The eldest of 11 children, Margaret Chung was forced to support the family by the age of 10 when her parents became invalids. She first drove a horse-drawn freight wagon in Los Angeles and then, as a seventh grader, worked 12-hour days in a Chinese restaurant. She put herself through college and medical school at USC by winning scholarships, selling medical supplies, and lecturing on China. The only woman and non-white student in her med school class, she adopted strategies like dressing in masculine clothing and going by the name Mike to get by.

At a time when some Chinese parents still sold daughters into domestic service or prostitution, Chung went on to graduate in 1916, becoming the first Chinese American female physician in the United States. Her applications for medical internships were rejected because of her race, so she worked as a scrub nurse in Los Angeles’ Santa Fe Railroad Hospital. She finally found an internship at the Mary Thompson Women’s and Children’s Hospital in Chicago, then served her residency in psychiatry at the Kankakee State Hospital for the Insane; she was eventually appointed Illinois’ state criminologist.

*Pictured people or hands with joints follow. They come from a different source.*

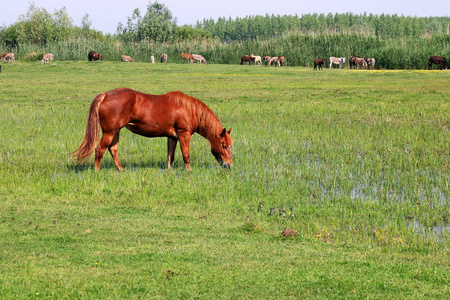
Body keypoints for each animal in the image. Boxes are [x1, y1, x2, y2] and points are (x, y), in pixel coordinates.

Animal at [72, 88, 234, 170]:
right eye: (224, 145)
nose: (229, 165)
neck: (188, 109)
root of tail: (105, 95)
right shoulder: (183, 134)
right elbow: (186, 155)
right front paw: (189, 171)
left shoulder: (172, 136)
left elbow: (170, 156)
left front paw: (169, 171)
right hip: (109, 132)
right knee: (100, 149)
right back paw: (97, 171)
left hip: (116, 131)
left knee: (113, 149)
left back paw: (121, 169)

When her father died in 1918, Chung returned to Los Angeles and the Santa Fe Railroad Hospital, where she accepted a position as a surgeon, specializing in performing delicate plastic surgery on patients who experienced serious industrial accidents. She also started a private practice, where actress Mary Pickford became one of her first celebrity clients. Being in Southern California just as Hollywood and America’s film industry took off, Dr. Margaret Chung became known as the physician to the stars.

In 1923, Chung moved to San Francisco to open one of the first Western medicine clinics in Chinatown, with a special focus on helping Chinese women. She was the first American doctor in the neighborhood and the first woman to practice modern medicine there. Most Chinatown residents were skeptical of Western medicine, preferring traditional herbal treatments, so they treated Chung as an outsider. That changed when she saved the life of a critically ill waitress who was serving her in a restaurant.

Chung achieved fame during the 1930s and 40s for her patriotic activities on behalf of China and the United States. Known as “Mom Chung,” she “adopted” over a thousand U.S. troops – dubbed the “Fair-Haired Bastards” – who pledged their fealty for her commitment to their well-being. She personally sent them all care packages. Her pilots each received a jade Buddha to wear around his neck. That way, wherever they were in the world, they could recognize each other as a one of Mom Chung’s.

Dr. Chung volunteered to serve as a front-line surgeon during the Sino-Japanese War. Instead, she was asked to secretly recruit pilots for a unit that would become famous as the “Flying Tigers.” These squadrons of American pilots from the Marines, Air Corps, and Navy flew under Chinese colors. By the end of WWII, Chung’s surrogate family had swelled to more than 1500.

Renowned for her hospitality and generosity, Chung hosted weekly Sunday suppers in her home in San Francisco where regular soldiers mingled with the likes of John Wayne, Ronald Reagan, Tennessee Williams, Helen Hayes, and Tallulah Bankhead, along with politicians, and the military’s top brass – all bound to each other through their mutual affection for Chung and their common dedication to the Allied Cause. She had a standing “rule” governing the dinners she hosted at her home for Army and Navy men: “the highest ranking person does the dishes”.

Chung used her considerable war-time celebrity to lobby for the creation of the WAVES – the U.S. women’s naval reserve – but was never given public credit for the achievement nor was she permitted to join the WAVES. Described as a serious, commanding, almost regal person, Chung nevertheless had a bawdy sense of humor. Reinventing herself at will, she routinely flouted convention by adopting both hyper-masculine and Hollywood glamour personas, while also managing to guard her privacy.

A larger-than-life personality to the end, when Margaret Chung died in 1959 her pallbearers included Admiral Chester W. Nimitz, famed conductor Andre Kostelanetz and San Francisco Mayor George Christopher. Few civilian patriots have ever again achieved the level of celebrity and influence that was accorded to Dr. Margaret Chung.